Als Lady Violet hört, dass ihr Mann James einen schlimmen Reitunfall hatte, macht sie sich sofort auf den Weg aufs Land. Doch schon unterwegs kommt ihr der vermeintlich Sterbende putzmunter entgegen, wenn man von einem leichten Brummschädel mal absieht. Wütend beschließt Violet, ihm die unberechtigten Sorgen, die sie sich gemacht hat, heimzuzahlen, und tut nun ihrerseits so, als sei sie lebensgefährlich erkrankt.

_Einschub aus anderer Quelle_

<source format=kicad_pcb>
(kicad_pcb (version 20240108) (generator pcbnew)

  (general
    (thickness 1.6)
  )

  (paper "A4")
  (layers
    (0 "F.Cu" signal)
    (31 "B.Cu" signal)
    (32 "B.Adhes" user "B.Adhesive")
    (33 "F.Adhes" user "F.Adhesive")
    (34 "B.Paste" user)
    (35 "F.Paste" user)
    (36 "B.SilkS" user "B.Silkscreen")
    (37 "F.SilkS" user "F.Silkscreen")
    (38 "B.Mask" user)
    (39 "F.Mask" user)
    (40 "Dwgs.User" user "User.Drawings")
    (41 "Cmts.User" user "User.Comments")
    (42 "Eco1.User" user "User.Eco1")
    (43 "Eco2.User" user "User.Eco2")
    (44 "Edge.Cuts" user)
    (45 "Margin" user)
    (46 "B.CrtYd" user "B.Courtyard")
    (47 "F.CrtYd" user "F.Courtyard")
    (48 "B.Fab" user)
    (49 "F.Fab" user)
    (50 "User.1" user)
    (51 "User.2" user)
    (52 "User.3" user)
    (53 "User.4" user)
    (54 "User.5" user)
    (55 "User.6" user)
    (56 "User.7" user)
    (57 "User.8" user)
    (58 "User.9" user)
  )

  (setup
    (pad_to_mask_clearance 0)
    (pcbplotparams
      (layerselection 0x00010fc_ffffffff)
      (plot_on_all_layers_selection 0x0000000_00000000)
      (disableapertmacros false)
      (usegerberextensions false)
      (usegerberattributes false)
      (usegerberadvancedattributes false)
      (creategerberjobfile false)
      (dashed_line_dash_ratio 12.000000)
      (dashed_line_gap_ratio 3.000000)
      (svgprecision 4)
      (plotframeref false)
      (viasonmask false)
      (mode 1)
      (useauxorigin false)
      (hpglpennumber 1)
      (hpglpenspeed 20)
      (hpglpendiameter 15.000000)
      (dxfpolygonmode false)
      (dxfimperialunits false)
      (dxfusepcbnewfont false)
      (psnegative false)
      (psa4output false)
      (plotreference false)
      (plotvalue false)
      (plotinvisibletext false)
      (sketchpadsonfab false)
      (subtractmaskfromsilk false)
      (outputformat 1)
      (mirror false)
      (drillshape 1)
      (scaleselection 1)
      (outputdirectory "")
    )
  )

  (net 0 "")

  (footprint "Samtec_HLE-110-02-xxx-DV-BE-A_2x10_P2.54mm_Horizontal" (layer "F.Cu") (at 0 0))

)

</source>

Aber so leicht lässt James sich nicht an der Nase herumführen, und sinnt nun seinerseits auf Rache. Es beginnt ein munteres Verwirrspiel, das die Eheleute trotz allem einander wieder näherbringt. Doch da steht ja immer noch dieser schreckliche Streit zwischen ihnen. Können die beiden die alten Wunden heilen, oder werden die all die Lügen sie endgültig entzweien?

Zum Buch

Ich fand die Idee eines Regency-Romans, der nicht etwa auf eine mögliche Heirat zusteuert, sondern beginnt, wenn bei den Eheleuten der Himmel nicht mehr voller Geigen hängt, sehr schön. Allerdings führte dieses Setting auch dazu, dass ich zunehmend ein wenig genervt von der Geschichte war. War es zu Beginn noch sehr lustig, wie die beiden versuchen, sich gegenseitig eins auszuwischen, fragte ich mich im Verlauf der Geschichte immer öfter, weshalb nicht einer der beiden immerhin erwachsenen Person bereit ist, einfach mal ein vernünftiges Gespräch zu beginnen. Zumal beiden von ihren Freunden auch immer wieder dazu geraten wird.

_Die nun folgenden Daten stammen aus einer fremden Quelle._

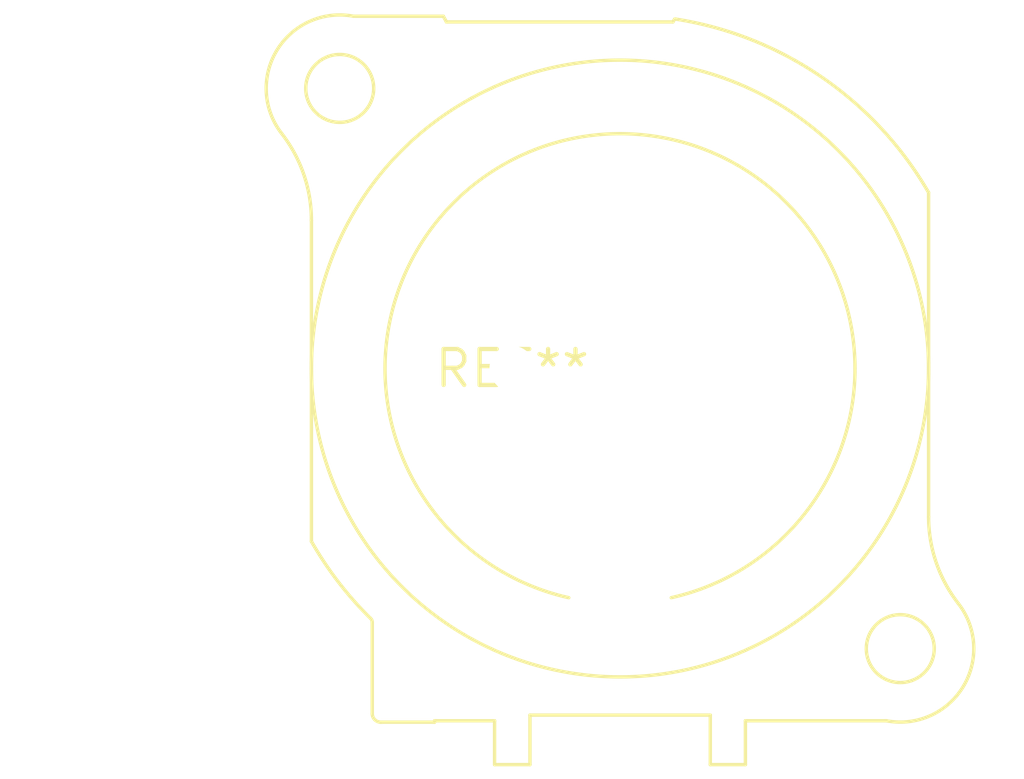
<source format=kicad_pcb>
(kicad_pcb (version 20240108) (generator pcbnew)

  (general
    (thickness 1.6)
  )

  (paper "A4")
  (layers
    (0 "F.Cu" signal)
    (31 "B.Cu" signal)
    (32 "B.Adhes" user "B.Adhesive")
    (33 "F.Adhes" user "F.Adhesive")
    (34 "B.Paste" user)
    (35 "F.Paste" user)
    (36 "B.SilkS" user "B.Silkscreen")
    (37 "F.SilkS" user "F.Silkscreen")
    (38 "B.Mask" user)
    (39 "F.Mask" user)
    (40 "Dwgs.User" user "User.Drawings")
    (41 "Cmts.User" user "User.Comments")
    (42 "Eco1.User" user "User.Eco1")
    (43 "Eco2.User" user "User.Eco2")
    (44 "Edge.Cuts" user)
    (45 "Margin" user)
    (46 "B.CrtYd" user "B.Courtyard")
    (47 "F.CrtYd" user "F.Courtyard")
    (48 "B.Fab" user)
    (49 "F.Fab" user)
    (50 "User.1" user)
    (51 "User.2" user)
    (52 "User.3" user)
    (53 "User.4" user)
    (54 "User.5" user)
    (55 "User.6" user)
    (56 "User.7" user)
    (57 "User.8" user)
    (58 "User.9" user)
  )

  (setup
    (pad_to_mask_clearance 0)
    (pcbplotparams
      (layerselection 0x00010fc_ffffffff)
      (plot_on_all_layers_selection 0x0000000_00000000)
      (disableapertmacros false)
      (usegerberextensions false)
      (usegerberattributes false)
      (usegerberadvancedattributes false)
      (creategerberjobfile false)
      (dashed_line_dash_ratio 12.000000)
      (dashed_line_gap_ratio 3.000000)
      (svgprecision 4)
      (plotframeref false)
      (viasonmask false)
      (mode 1)
      (useauxorigin false)
      (hpglpennumber 1)
      (hpglpenspeed 20)
      (hpglpendiameter 15.000000)
      (dxfpolygonmode false)
      (dxfimperialunits false)
      (dxfusepcbnewfont false)
      (psnegative false)
      (psa4output false)
      (plotreference false)
      (plotvalue false)
      (plotinvisibletext false)
      (sketchpadsonfab false)
      (subtractmaskfromsilk false)
      (outputformat 1)
      (mirror false)
      (drillshape 1)
      (scaleselection 1)
      (outputdirectory "")
    )
  )

  (net 0 "")

  (footprint "Jack_XLR_Neutrik_NC3MBV-B_Vertical" (layer "F.Cu") (at 0 0))

)

</source>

Diese Freunde sind es allerdings auch, die das Buch doch noch zu einem Genuss gemacht haben, denn die eigenwilligen Nebencharaktere geben der Geschichte gerade die richtige Würze. Sehr gut fand ich auch, dass die beiden letztendlich doch erkennen, dass ihre Eheprobleme nicht einfach so weggeküsst werden können, sondern dass sie sich ändern müssen, wenn sie eine gemeinsame Zukunft haben wollen. Wäre die Erkenntnis ein wenig früher gekommen, wäre es ein richtig tolles Buch geworden!

Fazit

Eine interessante Idee, die mich in der Umsetzung nicht ganz überzeugen konnte. Fans von Regency-Romanen werden jedoch bestimmt ihre Freude an dem Buch haben.